Description of the task> The expected answer is the data below, retyped exactly.
################
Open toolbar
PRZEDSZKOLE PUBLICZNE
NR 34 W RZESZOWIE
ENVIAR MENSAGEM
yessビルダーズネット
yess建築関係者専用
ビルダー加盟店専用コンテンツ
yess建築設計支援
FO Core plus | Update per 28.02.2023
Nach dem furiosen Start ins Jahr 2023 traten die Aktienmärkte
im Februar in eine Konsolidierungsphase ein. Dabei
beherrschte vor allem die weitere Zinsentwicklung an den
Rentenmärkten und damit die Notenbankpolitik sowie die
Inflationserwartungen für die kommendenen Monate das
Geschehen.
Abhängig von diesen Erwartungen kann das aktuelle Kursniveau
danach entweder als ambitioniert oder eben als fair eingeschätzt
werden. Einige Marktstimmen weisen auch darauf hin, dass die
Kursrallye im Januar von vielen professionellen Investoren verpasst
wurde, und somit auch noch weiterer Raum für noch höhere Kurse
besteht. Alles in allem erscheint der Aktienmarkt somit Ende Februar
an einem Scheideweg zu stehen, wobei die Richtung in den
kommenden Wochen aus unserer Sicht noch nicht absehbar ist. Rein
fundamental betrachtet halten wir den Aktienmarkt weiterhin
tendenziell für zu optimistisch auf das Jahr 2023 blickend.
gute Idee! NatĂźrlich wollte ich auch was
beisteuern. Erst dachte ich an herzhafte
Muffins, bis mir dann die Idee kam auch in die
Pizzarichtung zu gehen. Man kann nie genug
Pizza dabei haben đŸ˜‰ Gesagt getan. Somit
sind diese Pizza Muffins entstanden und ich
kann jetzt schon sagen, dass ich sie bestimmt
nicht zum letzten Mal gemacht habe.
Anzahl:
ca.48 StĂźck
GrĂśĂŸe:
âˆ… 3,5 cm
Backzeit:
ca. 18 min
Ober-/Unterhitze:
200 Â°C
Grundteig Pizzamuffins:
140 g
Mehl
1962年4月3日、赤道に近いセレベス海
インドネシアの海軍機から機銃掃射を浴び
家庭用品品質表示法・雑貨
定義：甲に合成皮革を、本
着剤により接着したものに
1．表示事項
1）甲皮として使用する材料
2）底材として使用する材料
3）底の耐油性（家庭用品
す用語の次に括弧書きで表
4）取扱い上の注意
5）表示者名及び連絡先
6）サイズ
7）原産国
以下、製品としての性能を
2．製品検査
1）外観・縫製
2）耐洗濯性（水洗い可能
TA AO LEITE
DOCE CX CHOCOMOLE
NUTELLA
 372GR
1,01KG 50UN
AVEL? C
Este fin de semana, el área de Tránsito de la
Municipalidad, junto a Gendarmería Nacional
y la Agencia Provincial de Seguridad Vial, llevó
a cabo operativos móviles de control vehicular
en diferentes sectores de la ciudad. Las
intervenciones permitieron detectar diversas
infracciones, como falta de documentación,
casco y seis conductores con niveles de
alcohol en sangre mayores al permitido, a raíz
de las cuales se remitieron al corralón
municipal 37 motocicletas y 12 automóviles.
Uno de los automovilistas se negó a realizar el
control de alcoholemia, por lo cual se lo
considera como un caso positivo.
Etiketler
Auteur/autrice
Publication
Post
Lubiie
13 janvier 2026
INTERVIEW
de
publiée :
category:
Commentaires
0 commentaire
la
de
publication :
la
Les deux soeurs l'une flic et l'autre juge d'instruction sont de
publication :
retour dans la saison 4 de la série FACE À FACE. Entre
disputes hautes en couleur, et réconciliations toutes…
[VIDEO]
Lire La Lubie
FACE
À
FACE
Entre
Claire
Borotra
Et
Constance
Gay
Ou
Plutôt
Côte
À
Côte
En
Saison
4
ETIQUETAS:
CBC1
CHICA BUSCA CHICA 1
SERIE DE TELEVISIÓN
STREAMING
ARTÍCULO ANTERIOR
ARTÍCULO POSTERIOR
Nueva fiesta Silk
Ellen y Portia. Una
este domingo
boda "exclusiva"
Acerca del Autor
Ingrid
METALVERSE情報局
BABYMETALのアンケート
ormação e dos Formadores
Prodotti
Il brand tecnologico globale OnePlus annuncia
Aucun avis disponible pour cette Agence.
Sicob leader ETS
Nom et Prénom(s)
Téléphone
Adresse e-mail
################
Exercise output>
Open toolbar
PRZEDSZKOLE PUBLICZNE
NR 34 W RZESZOWIE
ENVIAR MENSAGEM
yessビルダーズネット
yess建築関係者専用
ビルダー加盟店専用コンテンツ
yess建築設計支援
FO Core plus | Update per 28.02.2023
Nach dem furiosen Start ins Jahr 2023 traten die Aktienmärkte
im Februar in eine Konsolidierungsphase ein. Dabei
beherrschte vor allem die weitere Zinsentwicklung an den
Rentenmärkten und damit die Notenbankpolitik sowie die
Inflationserwartungen für die kommendenen Monate das
Geschehen.
Abhängig von diesen Erwartungen kann das aktuelle Kursniveau
danach entweder als ambitioniert oder eben als fair eingeschätzt
werden. Einige Marktstimmen weisen auch darauf hin, dass die
Kursrallye im Januar von vielen professionellen Investoren verpasst
wurde, und somit auch noch weiterer Raum für noch höhere Kurse
besteht. Alles in allem erscheint der Aktienmarkt somit Ende Februar
an einem Scheideweg zu stehen, wobei die Richtung in den
kommenden Wochen aus unserer Sicht noch nicht absehbar ist. Rein
fundamental betrachtet halten wir den Aktienmarkt weiterhin
tendenziell für zu optimistisch auf das Jahr 2023 blickend.
gute Idee! NatĂźrlich wollte ich auch was
beisteuern. Erst dachte ich an herzhafte
Muffins, bis mir dann die Idee kam auch in die
Pizzarichtung zu gehen. Man kann nie genug
Pizza dabei haben đŸ˜‰ Gesagt getan. Somit
sind diese Pizza Muffins entstanden und ich
kann jetzt schon sagen, dass ich sie bestimmt
nicht zum letzten Mal gemacht habe.
Anzahl:
ca.48 StĂźck
GrĂśĂŸe:
âˆ… 3,5 cm
Backzeit:
ca. 18 min
Ober-/Unterhitze:
200 Â°C
Grundteig Pizzamuffins:
140 g
Mehl
1962年4月3日、赤道に近いセレベス海
インドネシアの海軍機から機銃掃射を浴び
家庭用品品質表示法・雑貨
定義：甲に合成皮革を、本
着剤により接着したものに
1．表示事項
1）甲皮として使用する材料
2）底材として使用する材料
3）底の耐油性（家庭用品
す用語の次に括弧書きで表
4）取扱い上の注意
5）表示者名及び連絡先
6）サイズ
7）原産国
以下、製品としての性能を
2．製品検査
1）外観・縫製
2）耐洗濯性（水洗い可能
TA AO LEITE
DOCE CX CHOCOMOLE
NUTELLA
 372GR
1,01KG 50UN
AVEL? C
Este fin de semana, el área de Tránsito de la
Municipalidad, junto a Gendarmería Nacional
y la Agencia Provincial de Seguridad Vial, llevó
a cabo operativos móviles de control vehicular
en diferentes sectores de la ciudad. Las
intervenciones permitieron detectar diversas
infracciones, como falta de documentación,
casco y seis conductores con niveles de
alcohol en sangre mayores al permitido, a raíz
de las cuales se remitieron al corralón
municipal 37 motocicletas y 12 automóviles.
Uno de los automovilistas se negó a realizar el
control de alcoholemia, por lo cual se lo
considera como un caso positivo.
Etiketler
Auteur/autrice
Publication
Post
Lubiie
13 janvier 2026
INTERVIEW
de
publiée :
category:
Commentaires
0 commentaire
la
de
publication :
la
Les deux soeurs l'une flic et l'autre juge d'instruction sont de
publication :
retour dans la saison 4 de la série FACE À FACE. Entre
disputes hautes en couleur, et réconciliations toutes…
[VIDEO]
Lire La Lubie
FACE
À
FACE
Entre
Claire
Borotra
Et
Constance
Gay
Ou
Plutôt
Côte
À
Côte
En
Saison
4
ETIQUETAS:
CBC1
CHICA BUSCA CHICA 1
SERIE DE TELEVISIÓN
STREAMING
ARTÍCULO ANTERIOR
ARTÍCULO POSTERIOR
Nueva fiesta Silk
Ellen y Portia. Una
este domingo
boda "exclusiva"
Acerca del Autor
Ingrid
METALVERSE情報局
BABYMETALのアンケート
ormação e dos Formadores
Prodotti
Il brand tecnologico globale OnePlus annuncia
Aucun avis disponible pour cette Agence.
Sicob leader ETS
Nom et Prénom(s)
Téléphone
Adresse e-mail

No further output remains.